> **DIRECTIONS FOR THIS TASK**:
Every line of the data below that holds the string "none" needs to be reported.
--- START ---
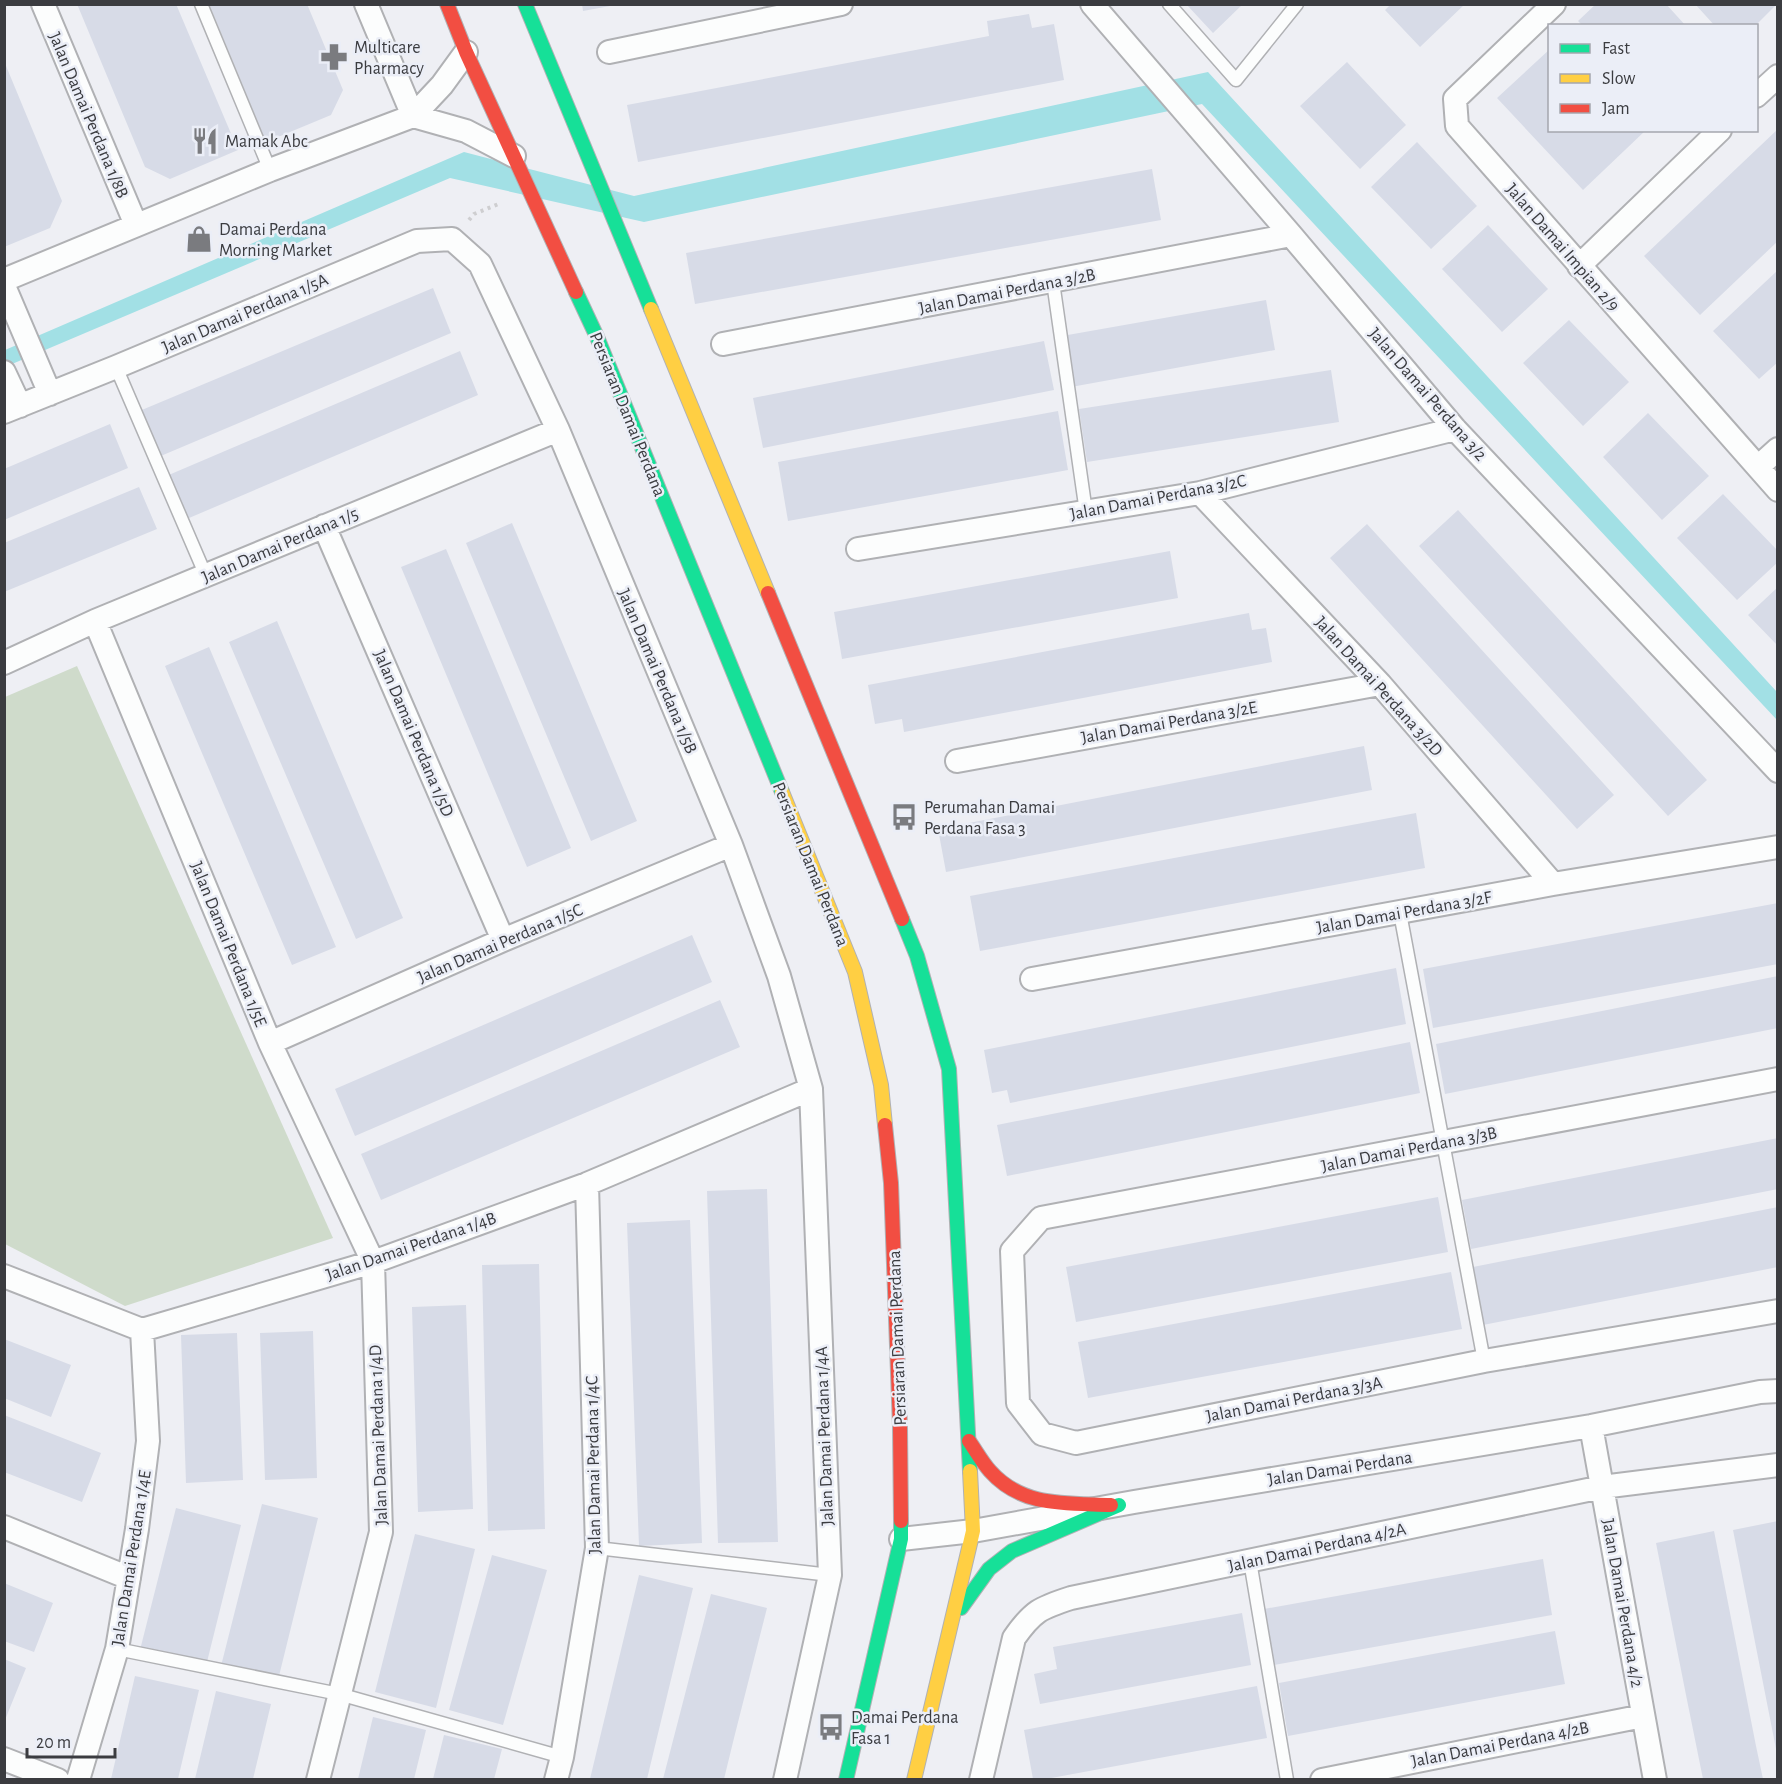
<svg xmlns="http://www.w3.org/2000/svg" width="1782" height="1784" font-family="'Alegreya Sans',sans-serif">
<style>
.green{fill:#cfdbcb}
.water{fill:#a2e0e5}
.building{fill:#d7dbe7}
.lines{fill:none;stroke-linecap:round;stroke-linejoin:round}
.lane-casing{stroke:#b0b1b4;stroke-width:15}
.street-casing{stroke:#b0b1b4;stroke-width:26}
.fast-casing{stroke:#b0b1b4;stroke-width:16}
.slow-casing{stroke:#b0b1b4;stroke-width:16}
.jam-casing{stroke:#b0b1b4;stroke-width:16}
.path{stroke:#ceced0;stroke-width:4;stroke-dasharray:3 4.5;stroke-linecap:butt}
.lane{stroke:#fcfdfd;stroke-width:12}
.street{stroke:#fcfdfd;stroke-width:22}
.fast{stroke:#16e098;stroke-width:14}
.slow{stroke:#ffcf43;stroke-width:14}
.jam{stroke:#f24e42;stroke-width:14}
.labels{text-anchor:middle;stroke-width:5;stroke-linejoin:round;paint-order:stroke}
.poi-label{font-size:18px;fill:#3b3c40;stroke:#ebeef7;text-anchor:start}
.street-label{font-size:18px;fill:#3b3c40;stroke:#ebeef7}
</style>
<rect width="100%" height="100%" fill="#eeeff4"/>
<path class="green" d="M 77,666 L 333,1238 L 125,1306 L 5,1244 L 5,697 Z"/>
<path class="water" d="M 1208,72 L 1777,692 L 1777,720 L 1202,104 L 644,222 L 450,178 L 5,367 L 5,350 L 464,152 L 634,196 Z"/>
<path class="building" d="M 77,4 L 176,4 L 238,150 L 170,179 L 145,167 Z
M 209,4 L 307,4 L 343,90 L 331,115 L 266,142 Z
M 582,4 L 610,4 L 610,6 L 583,11 Z
M 1186,4 L 1243,4 L 1213,33 Z
M 1391,4 L 1465,4 L 1420,47 L 1385,10 Z
M 1596,4 L 1666,4 L 1686,26 L 1583,26 L 1578,21 Z
M 1695,4 L 1777,4 L 1755,26 L 1715,26 Z
M 1029,14 L 1032,28 L 1054,24 L 1064,80 L 638,162 L 627,105 L 989,36 L 987,21 Z
M 1550,49 L 1550,130 L 1646,130 L 1583,190 L 1497,98 Z
M 4,61 L 62,201 L 50,228 L 4,247 Z
M 1347,62 L 1406,125 L 1360,169 L 1300,106 Z
M 1778,129 L 1778,241 L 1700,315 L 1644,256 Z
M 1417,142 L 1477,206 L 1431,249 L 1371,187 Z
M 1152,169 L 1161,220 L 695,304 L 686,253 Z
M 1488,225 L 1548,289 L 1502,332 L 1442,269 Z
M 1778,270 L 1778,362 L 1759,379 L 1713,331 Z
M 433,288 L 451,333 L 156,458 L 137,412 Z
M 1266,300 L 1275,350 L 1071,387 L 1062,336 Z
M 1569,320 L 1629,382 L 1583,426 L 1523,363 Z
M 1044,341 L 1054,390 L 763,448 L 753,398 Z
M 460,351 L 478,395 L 182,521 L 164,477 Z
M 1331,370 L 1339,422 L 1087,462 L 1079,409 Z
M 1058,411 L 1068,470 L 788,521 L 778,462 Z
M 1648,413 L 1709,476 L 1662,520 L 1603,457 Z
M 110,424 L 128,468 L 4,520 L 4,469 Z
M 139,487 L 157,529 L 4,592 L 4,543 Z
M 1723,494 L 1778,551 L 1778,562 L 1737,600 L 1677,538 Z
M 1458,510 L 1707,780 L 1668,816 L 1419,546 Z
M 512,523 L 637,821 L 591,841 L 466,543 Z
M 1367,524 L 1614,795 L 1577,829 L 1330,558 Z
M 446,549 L 571,848 L 527,867 L 401,567 Z
M 1170,551 L 1178,598 L 842,659 L 834,612 Z
M 1778,587 L 1778,646 L 1748,615 Z
M 1249,613 L 1252,630 L 1266,628 L 1272,662 L 904,732 L 902,719 L 875,724 L 868,685 Z
M 277,621 L 403,918 L 356,939 L 229,642 Z
M 209,647 L 336,947 L 292,965 L 165,666 Z
M 1364,746 L 1372,790 L 946,872 L 938,829 Z
M 1416,813 L 1425,868 L 980,951 L 970,896 Z
M 1778,903 L 1778,964 L 1433,1028 L 1423,969 Z
M 692,935 L 712,982 L 355,1136 L 335,1089 Z
M 1396,968 L 1406,1024 L 1010,1103 L 1007,1090 L 992,1093 L 984,1050 Z
M 1778,976 L 1778,1028 L 1445,1094 L 1436,1044 Z
M 720,1000 L 740,1047 L 381,1200 L 361,1154 Z
M 1410,1042 L 1420,1093 L 1007,1176 L 997,1125 Z
M 1778,1138 L 1778,1189 L 1471,1249 L 1462,1200 Z
M 767,1189 L 778,1542 L 718,1543 L 707,1191 Z
M 1438,1197 L 1448,1252 L 1076,1322 L 1066,1267 Z
M 1778,1207 L 1778,1267 L 1483,1325 L 1473,1267 Z
M 690,1220 L 702,1543 L 639,1546 L 627,1223 Z
M 539,1264 L 545,1529 L 488,1531 L 482,1265 Z
M 1451,1272 L 1462,1329 L 1088,1398 L 1078,1342 Z
M 466,1305 L 473,1509 L 418,1512 L 412,1307 Z
M 313,1331 L 317,1478 L 265,1480 L 260,1333 Z
M 237,1333 L 243,1480 L 186,1483 L 181,1335 Z
M 4,1339 L 71,1365 L 51,1417 L 4,1398 Z
M 4,1415 L 101,1453 L 82,1502 L 4,1472 Z
M 262,1504 L 318,1518 L 278,1680 L 221,1666 Z
M 176,1508 L 241,1525 L 206,1666 L 140,1650 Z
M 1778,1521 L 1778,1749 L 1776,1749 L 1733,1530 Z
M 1714,1531 L 1756,1746 L 1763,1779 L 1703,1779 L 1686,1695 L 1656,1543 Z
M 415,1534 L 475,1549 L 436,1708 L 375,1692 Z
M 492,1555 L 547,1570 L 503,1725 L 449,1710 Z
M 1543,1559 L 1552,1615 L 1274,1665 L 1264,1609 Z
M 639,1575 L 693,1588 L 661,1721 L 647,1779 L 590,1779 Z
M 4,1583 L 53,1603 L 34,1652 L 4,1641 Z
M 711,1594 L 767,1608 L 734,1738 L 724,1779 L 663,1779 Z
M 1242,1613 L 1251,1665 L 1040,1704 L 1034,1674 L 1057,1669 L 1053,1647 Z
M 1555,1631 L 1565,1684 L 1288,1736 L 1279,1683 Z
M 4,1659 L 26,1668 L 5,1720 L 4,1720 Z
M 135,1676 L 199,1690 L 178,1779 L 111,1779 Z
M 1257,1686 L 1267,1738 L 1046,1779 L 1033,1779 L 1024,1730 Z
M 216,1691 L 271,1704 L 253,1779 L 195,1779 Z
M 373,1717 L 426,1730 L 414,1779 L 358,1779 Z
M 444,1735 L 502,1749 L 494,1779 L 433,1779 Z"/>
<g class="lines">
<defs>
<path id="lane" d="M 201,4 L 270,170
M 1169,4 L 1236,80 L 1297,4
M 1053,282 L 1086,512
M 116,367 L 206,576
M 1400,913 L 1484,1361
M 597,1548 L 830,1575
M 1250,1561 L 1287,1780
M 117,1649 L 339,1694 L 562,1757"/>
<path id="street" d="M 43,4 L 136,225
M 366,4 L 413,116
M 1092,4 L 1291,235 L 1455,429 L 1778,771
M 1554,4 L 1455,99 L 1457,126 L 1778,490
M 609,52 L 841,4
M 1756,96 L 1778,76
M 413,116 L 466,131 L 514,156
M 1579,266 L 1720,130
M 4,280 L 270,170 L 413,116 L 442,85 L 466,52
M 4,286 L 50,394
M 723,344 L 1291,235
M 4,372 L 20,406
M 4,412 L 116,367 L 417,241 L 452,239 L 480,264 L 558,430 L 731,845 L 779,976 L 811,1089 L 830,1575 L 785,1780
M 1758,467 L 1778,449
M 1200,493 L 1380,684 L 1553,884
M 324,526 L 503,940
M 858,549 L 1200,493 L 1455,429
M 95,621 L 270,1043 L 373,1262 L 381,1532 L 318,1780
M 4,663 L 95,621 L 558,430
M 957,761 L 1380,684
M 1032,979 L 1553,884 L 1778,847
M 270,1043 L 503,940 L 731,845
M 1778,1079 L 1041,1218 L 1012,1251 L 1018,1403 L 1042,1434 L 1076,1443 L 1484,1361 L 1778,1311
M 4,1276 L 142,1330 L 373,1262 L 587,1184 L 811,1089
M 1591,1426 L 1655,1780
M 4,1527 L 129,1578
M 901,1539 L 973,1531 L 1134,1502 L 1591,1426 L 1760,1392 L 1778,1391
M 4,1759 L 58,1780
M 78,1780 L 117,1649 L 137,1529 L 148,1441 L 142,1330
M 556,1780 L 562,1757 L 597,1548 L 587,1184
M 981,1780 L 1014,1638 C 1033,1611 1040,1608 1071,1598 L 1602,1487 L 1778,1465
M 1322,1780 L 1643,1716"/>
<path id="fast" d="M 525,4 L 651,309
M 576,292 L 597,337 L 782,792
M 902,919 L 917,956 L 949,1069 L 970,1471
M 961,1608 L 989,1569 L 1012,1551 L 1119,1505
M 846,1780 L 901,1539 L 901,1521"/>
<path id="slow" d="M 651,309 L 768,593
M 782,792 L 855,972 L 881,1085 L 885,1125
M 914,1780 L 973,1531 L 970,1471"/>
<path id="jam" d="M 447,4 L 466,52 L 576,292
M 768,593 L 902,919
M 885,1125 L 891,1183 L 900,1427 L 901,1521
M 969,1441 C 976,1451 982,1462 990,1471 C 1023,1508 1067,1503 1111,1505"/>
</defs>
<use href="#lane" class="lane-casing"/>
<use href="#street" class="street-casing"/>
<use href="#fast" class="fast-casing"/>
<use href="#slow" class="slow-casing"/>
<use href="#jam" class="jam-casing"/>
<path class="path" d="M 469,220 L 474,214 L 501,203"/>
<use href="#lane" class="lane"/>
<use href="#street" class="street"/>
<use href="#fast" class="fast"/>
<use href="#slow" class="slow"/>
<use href="#jam" class="jam"/>
</g>
<defs>
<symbol id="pharmacy-bare" viewBox="-9 -9 18 18"><path d="M-2-6h4v4h4v4h-4v4h-4v-4h-4v-4h4Z" fill="#7a7b7f" stroke="#ebeef7" stroke-width="2.5" paint-order="stroke"/></symbol>
<symbol id="restaurant-bare" viewBox="-9 -9 18 18"><path d="M-5-6h1v4h1v-4h1v4h1v-4h1v5L-1.5 .5V6h-2V.5L-5-1ZM5-6V6H3V1.5H1.5Q1.5-4 5-6Z" fill="#7a7b7f" stroke="#ebeef7" stroke-width="2.5" paint-order="stroke"/></symbol>
<symbol id="shop-bare" viewBox="-9 -9 18 18"><path d="M-5-2.5h2.3a2.7 3.5 0 0 1 5.4 0H5L5.5 6h-11ZM-1.5-2.5h3a1.5 2.3 0 0 0-3 0Z" fill="#7a7b7f" stroke="#ebeef7" stroke-width="2.5" paint-order="stroke"/></symbol>
<symbol id="bus-bare" viewBox="-9 -9 18 18"><path d="M-5-6H5V4H4V6H2V4H-2V6H-4V4H-5ZM-3.5-4V0h7V-4ZM-3.5 1.2v1.5H-2V1.2ZM2 1.2v1.5H3.5V1.2Z" fill="#7a7b7f" stroke="#ebeef7" stroke-width="2.5" paint-order="stroke"/></symbol>
</defs>
<g fill-rule="evenodd">
<use href="#pharmacy-bare" x="315" y="38" width="38" height="38"/>
<use href="#restaurant-bare" x="186" y="122" width="38" height="38"/>
<use href="#shop-bare" x="180" y="220" width="38" height="38"/>
<use href="#bus-bare" x="885" y="798" width="38" height="38"/>
<use href="#bus-bare" x="812" y="1708" width="38" height="38"/>
</g>
<g class="labels">
<g class="poi-label">
<text x="354" y="53">Multicare<tspan x="354" dy="21">Pharmacy</tspan></text>
<text x="225" y="147">Mamak Abc</text>
<text x="219" y="235">Damai Perdana<tspan x="219" dy="21">Morning Market</tspan></text>
<text x="924" y="813">Perumahan Damai<tspan x="924" dy="21">Perdana Fasa 3</tspan></text>
<text x="851" y="1723">Damai Perdana<tspan x="851" dy="21">Fasa 1</tspan></text>
</g>
<g class="street-label">
<text transform="translate(89 115) rotate(67)" y="6">Jalan Damai Perdana 1/8B</text>
<text transform="translate(1563 247) rotate(49)" y="6">Jalan Damai Impian 2/9</text>
<text transform="translate(1007 291) rotate(-11)" y="6">Jalan Damai Perdana 3/2B</text>
<text transform="translate(245 313) rotate(-23)" y="6">Jalan Damai Perdana 1/5A</text>
<text transform="translate(1428 394) rotate(49)" y="6">Jalan Damai Perdana 3/2</text>
<text transform="translate(628 414) rotate(68)" y="6">Persiaran Damai Perdana</text>
<text transform="translate(1158 497) rotate(-11)" y="6">Jalan Damai Perdana 3/2C</text>
<text transform="translate(280 545) rotate(-23)" y="6">Jalan Damai Perdana 1/5</text>
<text transform="translate(658 671) rotate(67)" y="6">Jalan Damai Perdana 1/5B</text>
<text transform="translate(1379 686) rotate(48)" y="6">Jalan Damai Perdana 3/2D</text>
<text transform="translate(1169 722) rotate(-10)" y="6">Jalan Damai Perdana 3/2E</text>
<text transform="translate(414 733) rotate(67)" y="6">Jalan Damai Perdana 1/5D</text>
<text transform="translate(811 864) rotate(68)" y="6">Persiaran Damai Perdana</text>
<text transform="translate(1404 912) rotate(-10)" y="6">Jalan Damai Perdana 3/2F</text>
<text transform="translate(500 943) rotate(-23)" y="6">Jalan Damai Perdana 1/5C</text>
<text transform="translate(229 944) rotate(68)" y="6">Jalan Damai Perdana 1/5E</text>
<text transform="translate(1409 1149) rotate(-11)" y="6">Jalan Damai Perdana 3/3B</text>
<text transform="translate(411 1246) rotate(-19)" y="6">Jalan Damai Perdana 1/4B</text>
<text transform="translate(897 1338) rotate(-92)" y="6">Persiaran Damai Perdana</text>
<text transform="translate(1294 1399) rotate(-11)" y="6">Jalan Damai Perdana 3/3A</text>
<text transform="translate(378 1435) rotate(-92)" y="6">Jalan Damai Perdana 1/4D</text>
<text transform="translate(824 1436) rotate(-92)" y="6">Jalan Damai Perdana 1/4A</text>
<text transform="translate(593 1465) rotate(-91)" y="6">Jalan Damai Perdana 1/4C</text>
<text transform="translate(1340 1468) rotate(-9)" y="6">Jalan Damai Perdana</text>
<text transform="translate(1317 1547) rotate(-12)" y="6">Jalan Damai Perdana 4/2A</text>
<text transform="translate(131 1558) rotate(-81)" y="6">Jalan Damai Perdana 1/4E</text>
<text transform="translate(1623 1603) rotate(80)" y="6">Jalan Damai Perdana 4/2</text>
<text transform="translate(1500 1744) rotate(-11)" y="6">Jalan Damai Perdana 4/2B</text>
</g>
</g>
<rect width="1782" height="1784" fill="none" stroke="#3b3c40" stroke-width="12"/>
<rect x="1548" y="24" width="210" height="108" fill="#ebeef7" stroke="#a5a7ae" stroke-width="1.5"/>
<rect x="1560" y="44" width="30" height="9" fill="#16e098" stroke="#a5a7ae" stroke-width="1.5"/>
<text x="1602" y="54" font-size="18" fill="#3b3c40">Fast</text>
<rect x="1560" y="74" width="30" height="9" fill="#ffcf43" stroke="#a5a7ae" stroke-width="1.5"/>
<text x="1602" y="84" font-size="18" fill="#3b3c40">Slow</text>
<rect x="1560" y="104" width="30" height="9" fill="#f24e42" stroke="#a5a7ae" stroke-width="1.5"/>
<text x="1602" y="114" font-size="18" fill="#3b3c40">Jam</text>
<path d="M27 1748v9h88v-9" fill="none" stroke="#3b3c40" stroke-width="3"/>
<text x="36" y="1748" font-size="18" fill="#3b3c40" stroke="#ebeef7" stroke-width="4.5" paint-order="stroke">20 m</text>
</svg>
--- END ---
> **TASK SOLUTION**:
.lines{fill:none;stroke-linecap:round;stroke-linejoin:round}
<rect width="1782" height="1784" fill="none" stroke="#3b3c40" stroke-width="12"/>
<path d="M27 1748v9h88v-9" fill="none" stroke="#3b3c40" stroke-width="3"/>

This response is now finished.